My understanding is that the wheelchair entrances are giving return time cards that are completely separate from the DAS. I've seen pictures of them on various blogs about the DAS. What is not clear is what the official policy is on getting a wheelchair card instead of using your DAS for a return time. Can you use both options?


----------



## sammatt

Wendydagny said:


> My understanding is that the wheelchair entrances are giving return time cards that are completely separate from the DAS. I've seen pictures of them on various blogs about the DAS. What is not clear is what the official policy is on getting a wheelchair card instead of using your DAS for a return time. Can you use both options?



If your needs are met by having a wheelchair, you don't get any special card.
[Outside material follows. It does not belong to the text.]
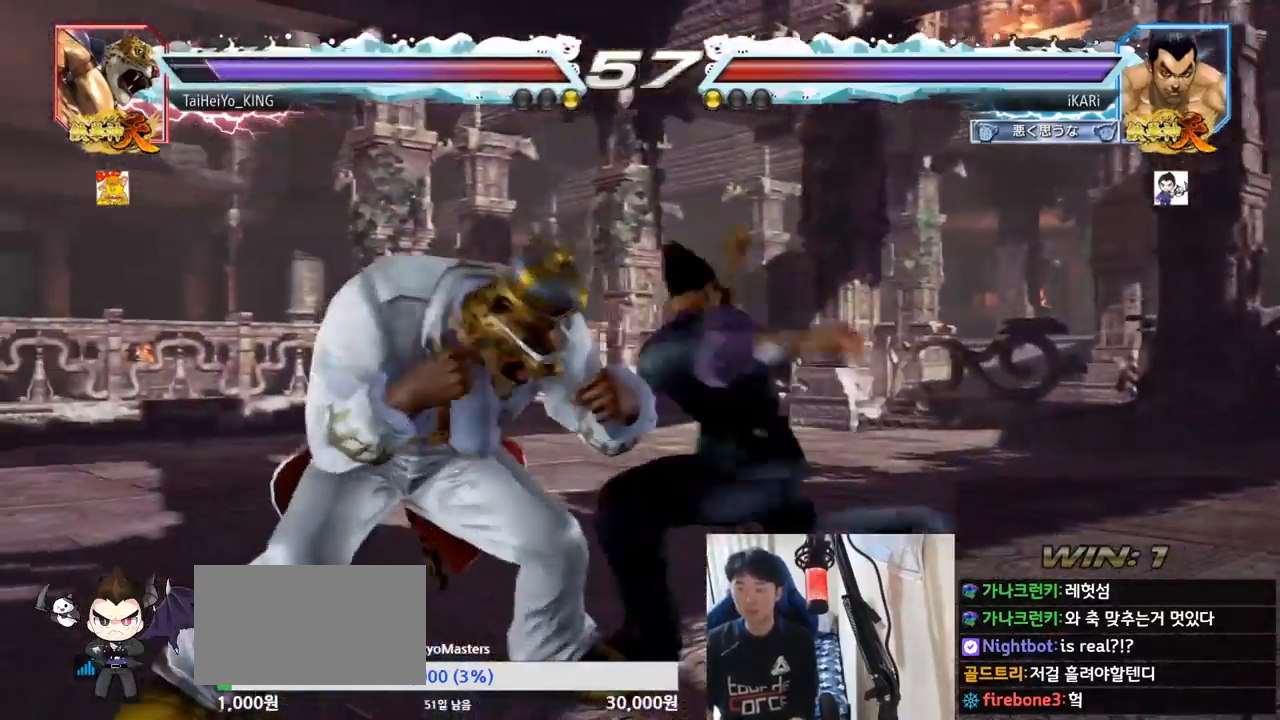
{"buttons": [], "left_stick": "center", "events": [[17, "SQUARE", "down"], [67, "SQUARE", "up"], [117, "SQUARE", "down"], [150, "SQUARE", "up"], [217, "SQUARE", "down"], [300, "SQUARE", "up"], [350, "TRIANGLE", "down"], [434, "TRIANGLE", "up"], [450, "TRIANGLE", "down"], [500, "TRIANGLE", "up"]]}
Your wheelchair serves as your cue to the cast members that you need mobility accommodations. In case of attractions that are not accessible via the standby line, the attendant may redirect you to an alternate entrance right away or give you a return card for later. I'm just not sure which attractions they are giving the return cards for.


----------



## Wendydagny

Right I get that. My daughter is in a wheelchair AND has needs that require a DAS. What I'm not sure about is if she can get a wheelchair return card independent of her DAS, or if that is "cheating the system".


----------



## sammatt

Wendydagny said:


> Right I get that. My daughter is in a wheelchair AND has needs that require a DAS. What I'm not sure about is if she can get a wheelchair return card independent of her DAS, or if that is "cheating the system".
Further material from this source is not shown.